For instance… say what you will about the average GOP voter, for a couple of decades there they did an excellent job of pointing the national GOP nominating process in the direction of sober, mainstream Republicans — the Bushes, Dole and so forth. Flakes needed not apply. Whatever happened on the campaign trail, in the end, these SC voters went with the safe, relatively moderate option.
But that electorate went off the rails in 2012, choosing Gingrich over Romney (Romney being the very model of the kind of Republican SC had tended to go for, even satisfying the all-important SC vetting question, “Who’s Your Daddy?“). It was at that moment that I first started to doubt whether letting SC go nearly first in primaries was a good idea.

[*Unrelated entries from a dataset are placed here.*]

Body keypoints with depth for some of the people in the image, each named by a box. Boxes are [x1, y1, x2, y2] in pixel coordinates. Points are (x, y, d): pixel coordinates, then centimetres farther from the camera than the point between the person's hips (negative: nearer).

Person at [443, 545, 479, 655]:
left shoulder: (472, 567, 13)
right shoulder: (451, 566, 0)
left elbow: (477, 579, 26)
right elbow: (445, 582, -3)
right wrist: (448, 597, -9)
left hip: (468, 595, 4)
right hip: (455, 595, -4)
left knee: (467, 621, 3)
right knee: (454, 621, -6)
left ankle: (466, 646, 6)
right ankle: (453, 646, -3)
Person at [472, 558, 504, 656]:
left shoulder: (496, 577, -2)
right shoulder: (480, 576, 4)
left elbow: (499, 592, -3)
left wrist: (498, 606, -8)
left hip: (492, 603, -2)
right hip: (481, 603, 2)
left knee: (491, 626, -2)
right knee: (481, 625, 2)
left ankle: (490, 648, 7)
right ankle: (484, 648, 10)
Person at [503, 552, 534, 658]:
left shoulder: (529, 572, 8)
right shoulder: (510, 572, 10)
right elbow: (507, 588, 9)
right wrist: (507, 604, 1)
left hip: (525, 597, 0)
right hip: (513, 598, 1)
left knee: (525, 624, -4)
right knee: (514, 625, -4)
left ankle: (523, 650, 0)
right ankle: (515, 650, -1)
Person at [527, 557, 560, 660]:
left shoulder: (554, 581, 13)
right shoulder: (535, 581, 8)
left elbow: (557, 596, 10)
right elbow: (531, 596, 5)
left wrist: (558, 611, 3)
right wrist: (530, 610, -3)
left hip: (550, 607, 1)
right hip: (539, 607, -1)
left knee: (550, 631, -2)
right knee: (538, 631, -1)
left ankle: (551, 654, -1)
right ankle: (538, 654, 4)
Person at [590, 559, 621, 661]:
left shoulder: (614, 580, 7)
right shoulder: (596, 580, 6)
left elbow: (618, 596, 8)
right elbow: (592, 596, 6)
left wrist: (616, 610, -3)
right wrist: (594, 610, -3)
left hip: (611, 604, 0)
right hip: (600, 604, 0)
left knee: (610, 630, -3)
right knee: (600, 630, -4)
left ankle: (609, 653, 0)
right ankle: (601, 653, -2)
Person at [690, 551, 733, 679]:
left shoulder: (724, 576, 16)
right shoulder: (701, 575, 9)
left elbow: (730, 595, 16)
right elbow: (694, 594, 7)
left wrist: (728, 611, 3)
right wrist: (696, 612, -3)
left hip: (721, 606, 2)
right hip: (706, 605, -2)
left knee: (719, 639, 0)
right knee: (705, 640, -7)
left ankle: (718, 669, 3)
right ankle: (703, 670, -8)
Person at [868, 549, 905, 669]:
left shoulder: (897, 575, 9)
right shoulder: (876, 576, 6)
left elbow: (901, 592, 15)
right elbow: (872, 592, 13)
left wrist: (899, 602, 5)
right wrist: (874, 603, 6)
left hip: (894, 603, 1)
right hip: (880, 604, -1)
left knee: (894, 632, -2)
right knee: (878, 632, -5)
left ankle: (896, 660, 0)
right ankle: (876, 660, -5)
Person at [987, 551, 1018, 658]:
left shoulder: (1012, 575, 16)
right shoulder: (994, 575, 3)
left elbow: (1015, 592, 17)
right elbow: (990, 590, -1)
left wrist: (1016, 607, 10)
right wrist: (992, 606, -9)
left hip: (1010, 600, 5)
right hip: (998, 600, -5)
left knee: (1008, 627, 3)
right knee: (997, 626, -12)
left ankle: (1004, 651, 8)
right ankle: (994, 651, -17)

But Gingrich was Solomon (OK, maybe not Solomon, but he at least had some high-level relevant experience and some understanding of public policy, even though it was from the perspective of a bomb-thrower) compared to what SC voters went for in the 2016 primary. That just negated all their sober steadying of the GOP ship in past elections. In 2016, they sat down on a keg of powder and set it off to see which way they, and the country and world, would go.
What do we do with an electorate that is NOT informed, is proud of being uninformed, and has decided as one of its chief ideological articles of faith that none of the sources that might inform them are credible? An electorate that not only expects to be pandered to — and will not accept any candidate who does NOT pander, but demands that once elected, those candidates follow through on the pandering?
How do we have a republic worth having then?